その中の一つ、もっとも上級の資格に位置するのが認定介護福祉士です。
以前まで介護の資格は、ホームヘルパーや介護職員基礎研修などが混在している状態でしたが、2012年に制度の改正が行われ、資格のランクやキャリアパスが明確になりました。
今回の記事では、
- 認定介護福祉士の資格とはどのようなものなのか?
- 認定介護福祉士の役割
- 介護福祉士との違い
これらについて、詳しく解説します。
認定介護福祉士って?
認定介護福祉士とは、介護福祉士の上位資格にあたります。
2015年に介護福祉士のキャリアパスとして設定され、介護職員の意欲やスキルなどを向上させる目的があります。
認定介護福祉士は、さらに深い知識と技術を取得でき、他の介護職員への指導や介護の現場組織のマネジメントまでが仕事に含まれるようになります。
介護福祉士の主な仕事は実践的な介護ですが、認定介護福祉士は最上位の介護資格として業務がより広範囲で多岐に渡るのが大きな特徴です。
認定介護福祉士は介護サービス利用者の介助やサポートだけにとどまらず、現場の人間関係などで起こる様々な問題や働きやすい環境作りのために総合的に働くことができる資格でもあります。
認定介護福祉士と介護福祉士の違いは?
認定介護福祉士と介護福祉士は名前が似ているため混同されることが多いですが、この二つの資格は何が違うのでしょうか?
1.資格の違い
認定介護福祉士は民間資格で、介護福祉士は国家資格という違いがあります。
認定介護福祉士は試験がなく、資格取得のためには養成研修を受講し、研修修了後に申請が必要になります。
それに対し、介護福祉士は国家資格のため国家試験に合格する必要があります。
2.仕事内容の違い
認定介護福祉士は現場での仕事に加えて、リーダーとして中心となる役割が求められます。
看護師や医療チーム、リハビリスタッフと連携をとるための中心的な存在になるのです。
一方、介護福祉士は利用者の直接的な介助や介護などが主な仕事になります。
3.実務経験年数の違い
認定介護福祉士になるためには、介護福祉士として5年以上の実務経験が必要になります。

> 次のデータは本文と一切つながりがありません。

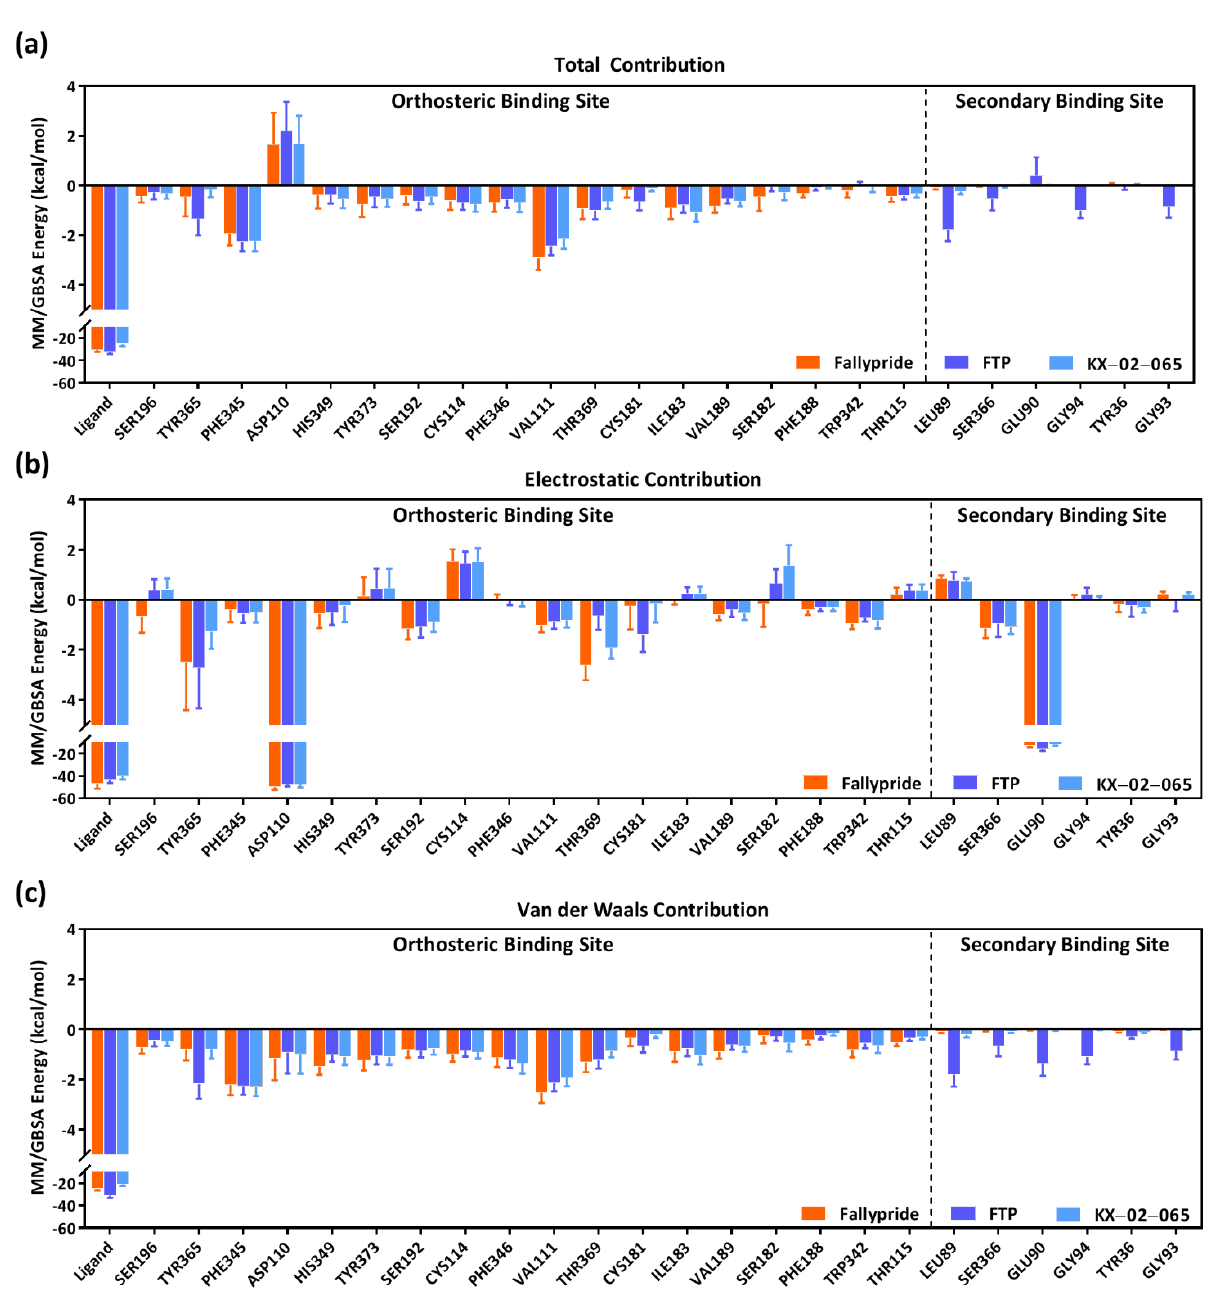
Figure 5. ( a ) Total MM/GBSA binding free energy (kcal/mol) contribution of each residue in the binding pocket, ( b ) MM/GBSA electrostatic (kcal/mol) contribution of each residue in the binding pocket, and ( c ) MM/GBSA van der Waals (kcal/mol) contribution of each residue in the binding pocket.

介護福祉士として実務を重ねたのちに、認定介護福祉士養成研修を受講します。
また、介護福祉士になるためには介護に関わる実務経験が3年以上必要です。
したがって、認定介護福祉士になるためには最低でも8年以上の実務経験が条件となります。
4.待遇面の違い
認定介護福祉士であれば待遇面が良いかと言えば、現状では明確ではありません。
また、それぞれの施設や事業所などで待遇が異なるため、どのような待遇が臨めるのかは断言することはできないでしょう。
ただ認定介護福祉士は介護の現場において中核的な存在を担うため、責任がある役職についていることが多く、その分基本給が高いことや手当がつくことが期待できます。
なお、介護福祉士も資格手当などがつく場合があります。
認定介護福祉士の役割について
介護現場での高度なサービスの提供
認定介護福祉士はいくつかの役割を求められる立場にあります。
一つ目の役割は、介護現場での高度なサービスの提供です。
深く豊富な専門知識と確かな経験に裏付けられた技術を発揮することが期待されています。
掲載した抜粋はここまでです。